::: Input records :::

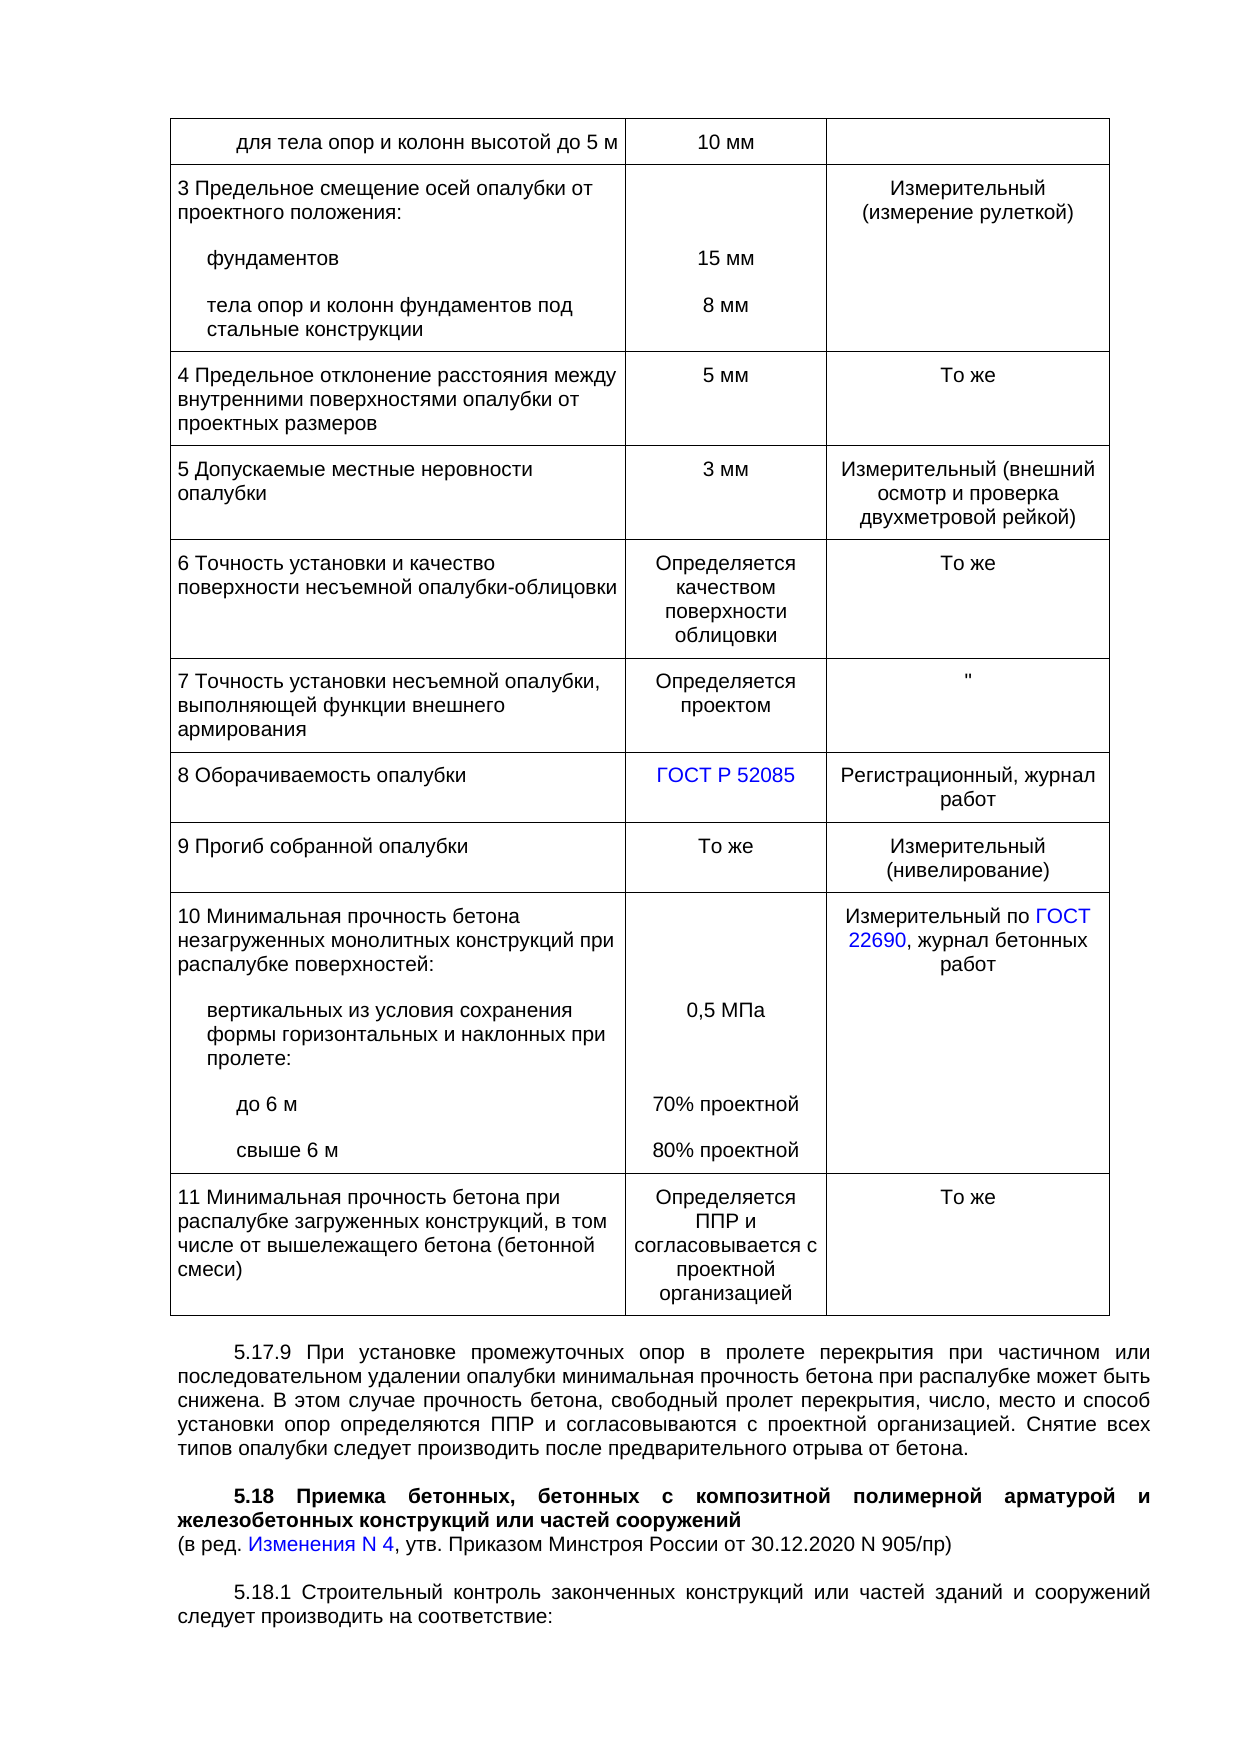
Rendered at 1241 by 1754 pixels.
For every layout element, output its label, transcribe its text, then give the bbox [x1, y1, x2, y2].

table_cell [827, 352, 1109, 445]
text 5.18.1 Строительный контроль законченных конструкций или частей зданий и сооружений следует производить на соответствие: [177, 1579, 1152, 1627]
text (в ред. Изменения N 4, утв. Приказом Минстроя России от 30.12.2020 N 905/пр) [177, 1532, 1152, 1556]
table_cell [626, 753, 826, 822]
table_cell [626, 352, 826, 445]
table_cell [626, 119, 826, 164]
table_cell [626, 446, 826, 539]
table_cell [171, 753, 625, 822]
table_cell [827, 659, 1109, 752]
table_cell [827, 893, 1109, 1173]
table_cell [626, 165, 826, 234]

:::

## Prompt
Everything from the first line of the listing above through the line that contains "For every layout" is to be restated word for word, minus the pictures.

## Response to the exercise
Rendered at 1241 by 1754 pixels.
For every layout element, output its label, transcribe its text, then give the bbox [x1, y1, x2, y2].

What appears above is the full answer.